Measuring device reading data
┌──

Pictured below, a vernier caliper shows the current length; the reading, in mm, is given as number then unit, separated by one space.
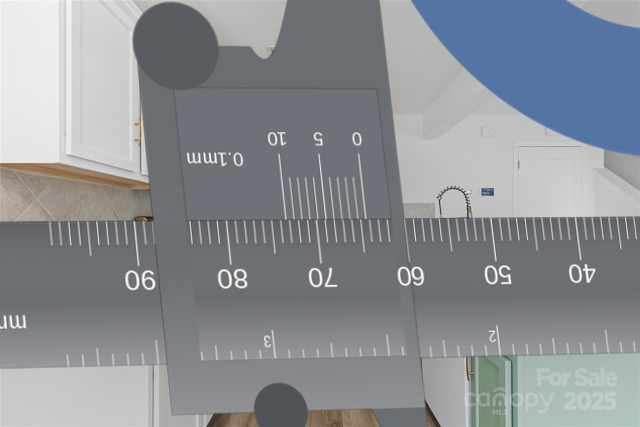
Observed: 64.4 mm
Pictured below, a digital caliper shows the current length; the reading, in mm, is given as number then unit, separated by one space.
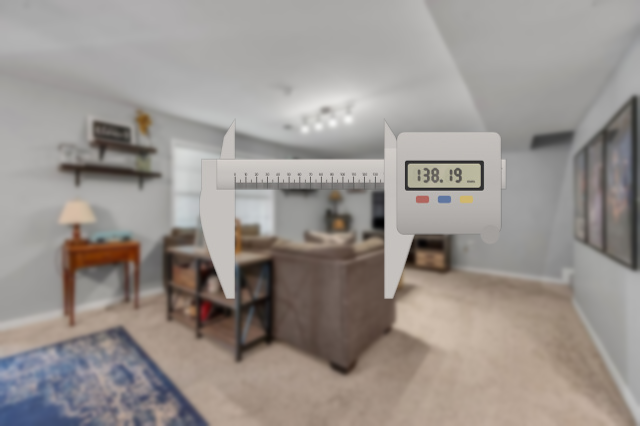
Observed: 138.19 mm
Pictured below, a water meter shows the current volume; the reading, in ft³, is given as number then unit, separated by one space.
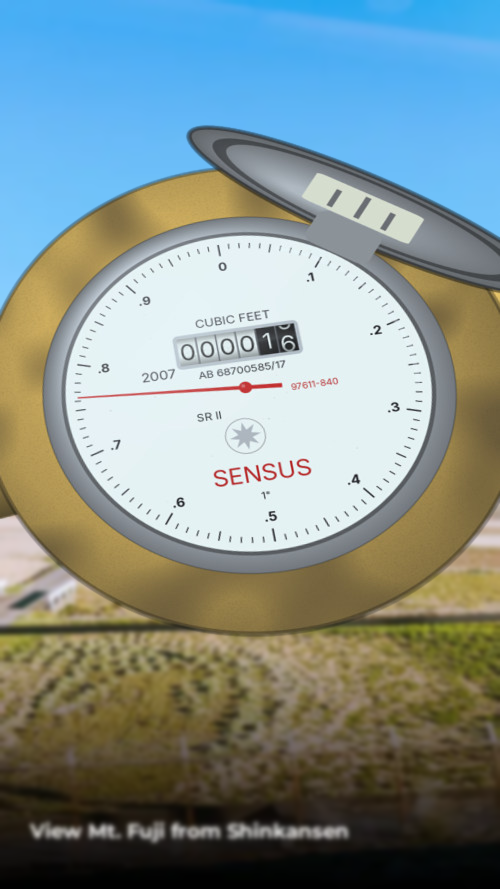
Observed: 15.76 ft³
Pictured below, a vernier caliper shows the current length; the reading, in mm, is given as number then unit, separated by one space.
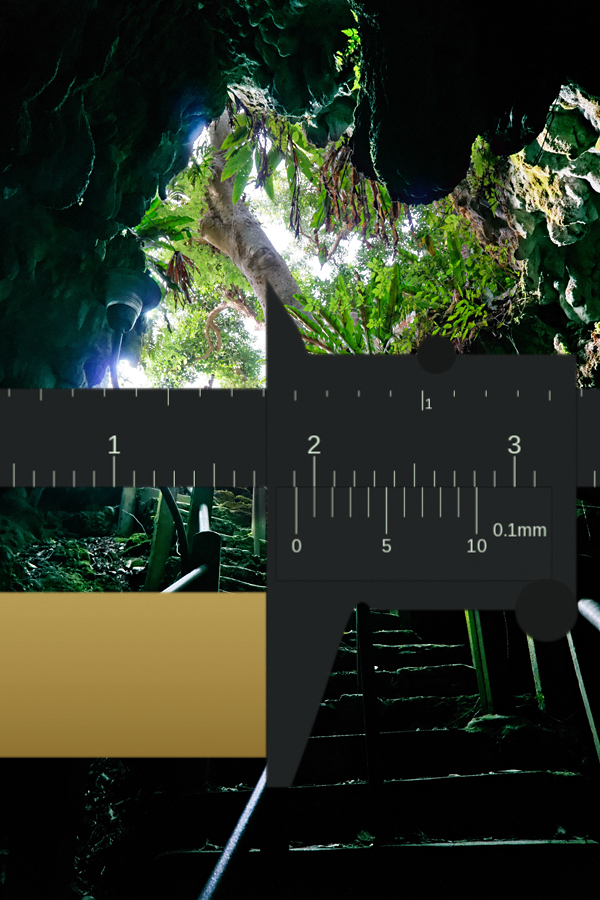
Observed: 19.1 mm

└──

What to work on: Could you return all of the rows above word for word, leaving out the pictures?

Answer below:
Pictured below, a vernier caliper shows the current length; the reading, in mm, is given as number then unit, separated by one space.
Observed: 64.4 mm
Pictured below, a digital caliper shows the current length; the reading, in mm, is given as number then unit, separated by one space.
Observed: 138.19 mm
Pictured below, a water meter shows the current volume; the reading, in ft³, is given as number then unit, separated by one space.
Observed: 15.76 ft³
Pictured below, a vernier caliper shows the current length; the reading, in mm, is given as number then unit, separated by one space.
Observed: 19.1 mm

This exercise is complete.